TWO of the men charged with delivering Margaret Thatcher’s policies in Scotland have said she was a misunderstood figure north of the Border and that her Iron Lady image belied a “kind and generous” woman.
Sir Malcolm Rifkind, Baroness Thatcher’s last Scottish Secretary, and Lord Forsyth, a Scottish Office minister in her last government, said many of the criticisms of in Scotland had been based on myth and her image.
Sir Malcolm said: “She was a Conservative, bossy, English woman. Scots could put up with one of those, but not all three.”
Lord Forsyth, who remained close to her until her death, said she cared “passionately” about Scotland and the Union. He added: “She opposed devolution because she thought it would lead to a rise in nationalism and could eventually break up the UK, and events have proven her analysis right.”
Sir Malcolm said she had been “wrongly blamed” for a decline in support for the Tories that had started in the 1950s and had existed because of “a collapse in the Liberal vote and the fact the SNP did not really exist until the 1960s”.
Both men said the decision to introduce the poll tax a year early in Scotland had been wrongly portrayed as using Scotland to a test an unpopular policy – the two had the responsibility for selling the poll tax to Scotland.
Sir Malcolm said: “It was introduced here first because the Conservative Party in Scotland wanted to avoid a review of the old rates.
“Scotland was certainly not being used as a test bed.”
Lord Forsyth said: “Arguably, it was the reverse. The poll tax was imposed in England to solve a Scottish rates problem.”
Sir Malcolm said one of the moments he would remember most was when he had accompanied her to football’s Scottish Cup final in 1988.
He said: “After half-time, it was a bit chilly and she put on a bright blue coat. I said to her, ‘Prime Minister, you can’t wear that’. The final was between Celtic and Dundee United.

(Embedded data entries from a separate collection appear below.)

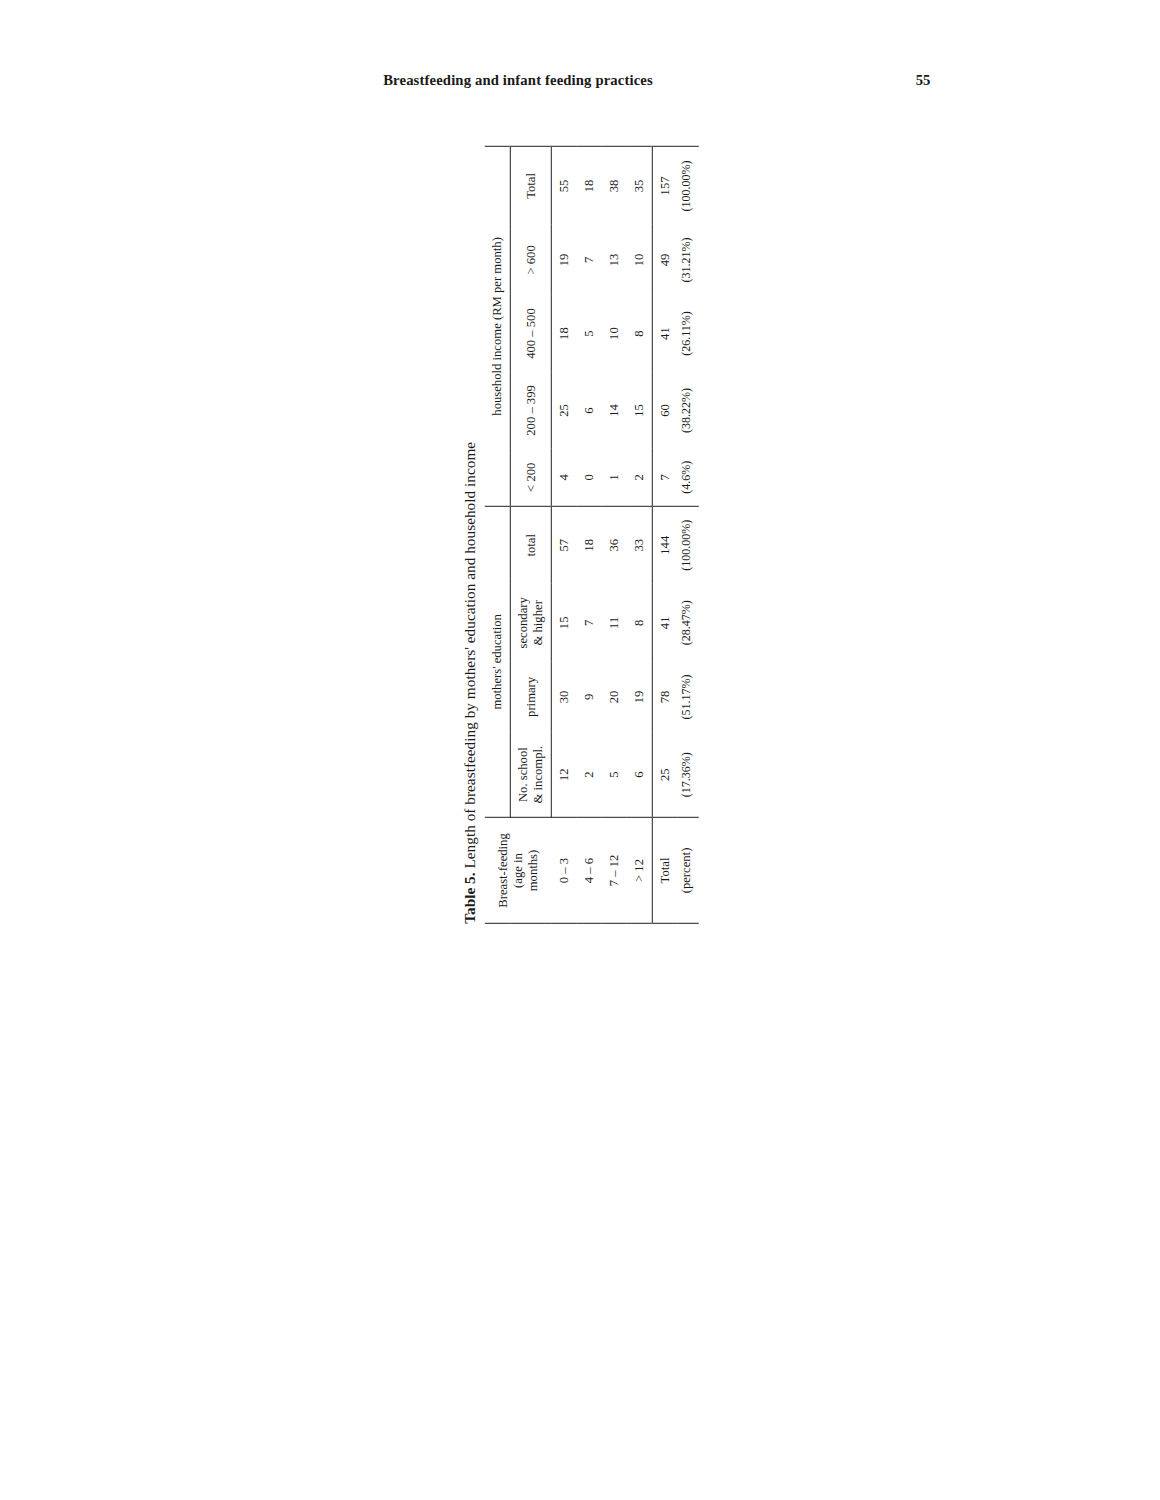Breastfeeding and infant feeding practices 55
Table 5. Length of breastfeeding by mothers' education and household income
| Breast-feeding (age in months) | mothers' education | household income (RM per month) |
| --- | --- | --- |
| No. school & incompl. | primary | secondary & higher | total | < 200 | 200 – 399 | 400 – 500 | > 600 | Total |
| 0 – 3 | 12 | 30 | 15 | 57 | 4 | 25 | 18 | 19 | 55 |
| 4 – 6 | 2 | 9 | 7 | 18 | 0 | 6 | 5 | 7 | 18 |
| 7 – 12 | 5 | 20 | 11 | 36 | 1 | 14 | 10 | 13 | 38 |
| > 12 | 6 | 19 | 8 | 33 | 2 | 15 | 8 | 10 | 35 |
| Total | 25 | 78 | 41 | 144 | 7 | 60 | 41 | 49 | 157 |
| (percent) | (17.36%) | (51.17%) | (28.47%) | (100.00%) | (4.6%) | (38.22%) | (26.11%) | (31.21%) | (100.00%) |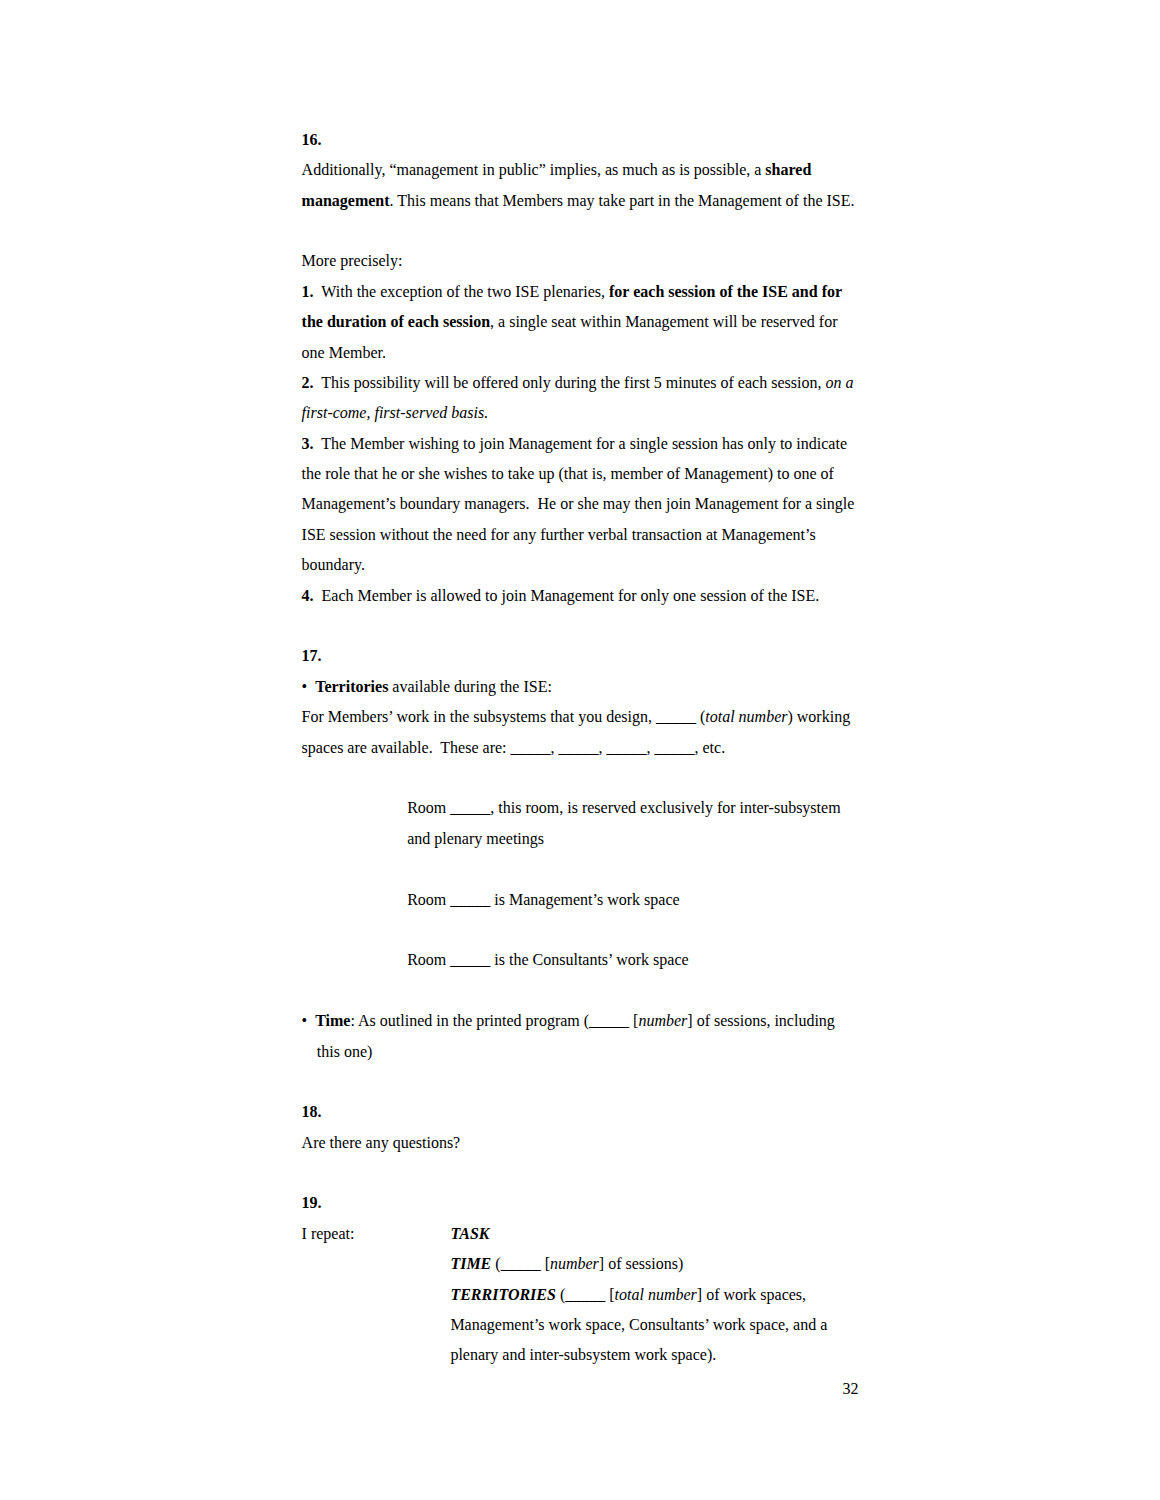16.
Additionally, “management in public” implies, as much as is possible, a shared management. This means that Members may take part in the Management of the ISE.
More precisely:
1. With the exception of the two ISE plenaries, for each session of the ISE and for the duration of each session, a single seat within Management will be reserved for one Member.
2. This possibility will be offered only during the first 5 minutes of each session, on a first-come, first-served basis.
3. The Member wishing to join Management for a single session has only to indicate the role that he or she wishes to take up (that is, member of Management) to one of Management’s boundary managers. He or she may then join Management for a single ISE session without the need for any further verbal transaction at Management’s boundary.
4. Each Member is allowed to join Management for only one session of the ISE.
17.
• Territories available during the ISE:
For Members’ work in the subsystems that you design, _____ (total number) working spaces are available. These are: _____, _____, _____, _____, etc.
Room _____, this room, is reserved exclusively for inter-subsystem and plenary meetings
Room _____ is Management’s work space
Room _____ is the Consultants’ work space
• Time: As outlined in the printed program (_____ [number] of sessions, including this one)
18.
Are there any questions?
19.
| I repeat: | TASK |
| | TIME ( _____ [ number ] of sessions) |
| | TERRITORIES ( _____ [ total number ] of work spaces, Management’s work space, Consultants’ work space, and a plenary and inter-subsystem work space). |
32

“She said to me, ‘But Rangers aren’t playing’. It is the only time I instructed her to do anything and I told her to put on another coat, and, to be fair, she did.”
Both men said that despite her reputation for not listening to colleagues, she would change her mind if those around her argued forcibly enough.
Lord Forsyth said: “One of the reasons she liked me was because I would argue with her and stand up to her. She hated people sucking up to her, but woe betide anybody who took her on and did not have their argument properly prepared.”